Вечером дорога от Квантико до Гуверовского здания заняла сорок пять минут, и Карен прибыла туда без пятнадцати десять. Ее фамилия оказалась в списке гостей, и охранник полиции ФБР, стоявший на въезде в подземный гараж, пропустил ее внутрь. Поставив машину на стоянку, Карен поднялась на лифте в лабораторию, где стояла мертвая тишина, нарушаемая лишь звучали ем электроакустической арфы Андреаса Фолленвейдера, наигрывавшей что-то из мелодий «Нового века». Карен двинулась на звуки музыки и вошла в комнату в задней части лаборатории, освещенную тусклым светом флуоресцентных ламп на потолке. Перед плоским монитором с диагональю в двадцать четыре дюйма сидел Тим Медоуз и лениво двигал «мышью», обрабатывая изображение.
– Не смотри, не смотри! – закричал он, услышав, что Карен вошла в помещение.

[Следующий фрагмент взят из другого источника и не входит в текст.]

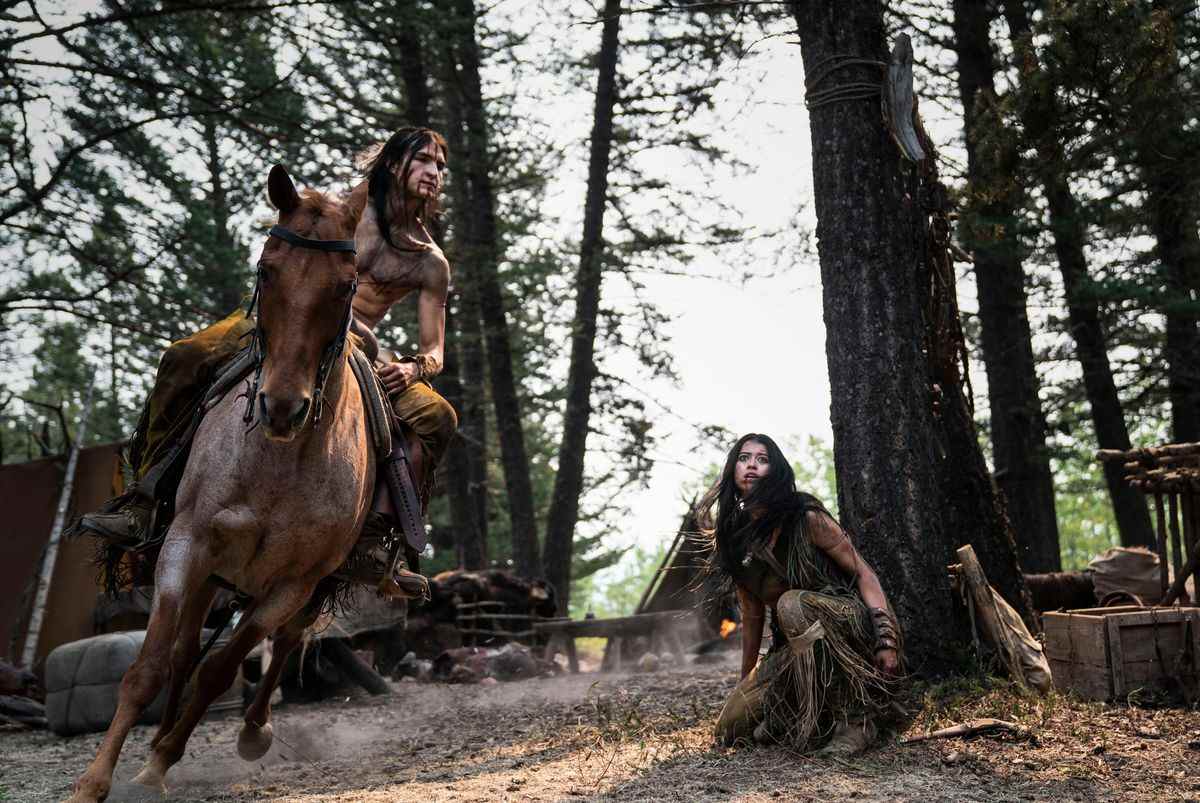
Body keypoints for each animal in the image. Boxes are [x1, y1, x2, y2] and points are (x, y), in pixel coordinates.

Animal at [68, 164, 372, 801]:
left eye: (345, 285)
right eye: (266, 269)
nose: (283, 406)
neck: (278, 461)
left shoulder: (293, 584)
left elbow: (222, 670)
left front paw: (161, 762)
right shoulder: (188, 543)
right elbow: (150, 667)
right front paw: (96, 781)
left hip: (300, 588)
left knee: (283, 644)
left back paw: (246, 731)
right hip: (211, 572)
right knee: (184, 651)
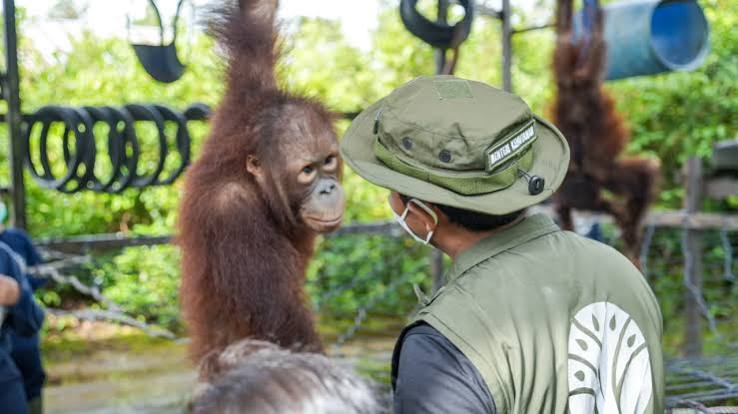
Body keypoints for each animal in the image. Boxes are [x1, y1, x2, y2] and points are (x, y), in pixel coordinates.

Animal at [177, 0, 345, 362]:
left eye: (328, 161)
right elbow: (281, 321)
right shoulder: (231, 213)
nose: (328, 188)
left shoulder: (246, 102)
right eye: (307, 170)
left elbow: (254, 20)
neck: (257, 185)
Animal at [551, 0, 660, 265]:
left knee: (583, 39)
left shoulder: (602, 177)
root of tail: (577, 84)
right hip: (574, 78)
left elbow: (645, 175)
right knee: (568, 36)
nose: (601, 204)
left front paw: (631, 236)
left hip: (581, 79)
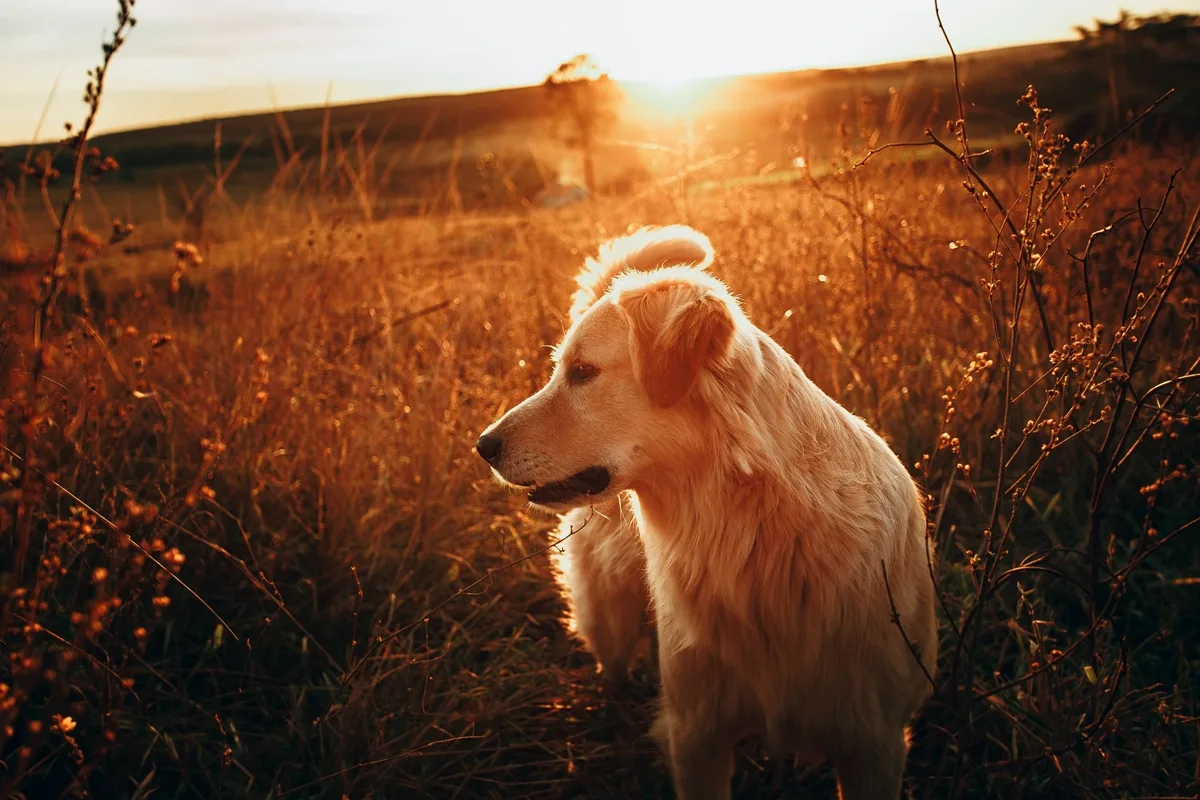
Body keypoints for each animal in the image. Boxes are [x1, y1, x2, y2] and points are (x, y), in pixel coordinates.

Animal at [477, 225, 936, 800]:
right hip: (610, 617)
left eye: (582, 372)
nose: (482, 446)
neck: (756, 532)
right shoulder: (696, 732)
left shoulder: (873, 741)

– Ты подготовил мне сюрприз?
– Хотелось бы думать, – откликнулся он.
Карен обвела взглядом комнату, в которой была всего один раз, три года назад. С тех пор здесь появилось новое оборудование, но помещение по-прежнему оставалось тем, чем было и раньше, – мечтой любого компьютерщика. Металлические стеллажи, уставленные электронными устройствами, высились от пола до потолка, создавая впечатление суперсовременного книгохранилища. Вверх и вниз по полкам змеились провода и кабели, исчезая в одном приборе только для того, чтобы вновь вынырнуть из другого. Рядом с огромными телевизионными экранами стояли катушечные магнитофонные деки, видеомагнитофоны, проигрыватели компакт-дисков и устройства для их записи. Стопки видеокассет и прозрачные коробочки компакт-дисков с наклеенными номерами дел и датами грудой лежали на столе с пластиковой белой крышкой, который казался случайным зрителем, окруженным с трех сторон сценой, заставленной цифровыми и аналоговыми устройствами – исполнителями, взявшими паузу в исполнении очередной криминальной драмы.
Карен остановилась футах в десяти позади Медоуза, который выгнулся дугой, пытаясь загородить от нее экран компьютера. Взгляд ее остановился на светодиодных часах, висевших над головой Медоуза. Они показывали 10:40 вечера, но сна у Карен не было, что называется, ни в одном глазу, как будто она только что приняла контрастный душ.
– Я благодарна тебе, Тим, за то, что ты делаешь это для меня.
Я перед тобой в долгу.
– Ага, еще бы! Как насчет ужина в «МакКормик и Шимик»?
– Похоже, ты вознамерился произвести основательное кровопускание моему кошельку. Что, фотография вышла настолько удачной?
– Так точно, мэм! – Он щелкнул еще парочкой клавиш и сказал: – Ну ладно, иди сюда.
На экране светился снимок, который Карен отправила Медоузу по почте. При виде его – при виде Эммы – что-то болезненно сжалось у нее в груди. Ее захлестнули эмоции: сочувствие, симпатия, гнев, отчаяние, любовь… И ощущение глубокой пропасти между ними.
– Значит, так. Это оригинал. Учти, ты не дала мне никаких начальных параметров. Я имею в виду год, когда была сделана эта фотография, так что пришлось изрядно повозиться.
– Приношу свои извинения.
– Нет проблем. Считай, что ты подогрела мой интерес. Как насчет печеных раскрытых устриц с лимонным соусом?
– А как насчет того, что мне надо еще сына одевать и кормить?
Медоуз подмигнул Карен.
– Но они о-о-очень вкусные.
– Откуда ты знаешь?
– Читал в газете. – Он кивнул на экран и увеличил фотографию. – с помощью химического анализа состава бумаги и по виду автомобильного бампера на заднем плане я прикинул, что снимок был сделан году этак в пятьдесят девятом или шестидесятом.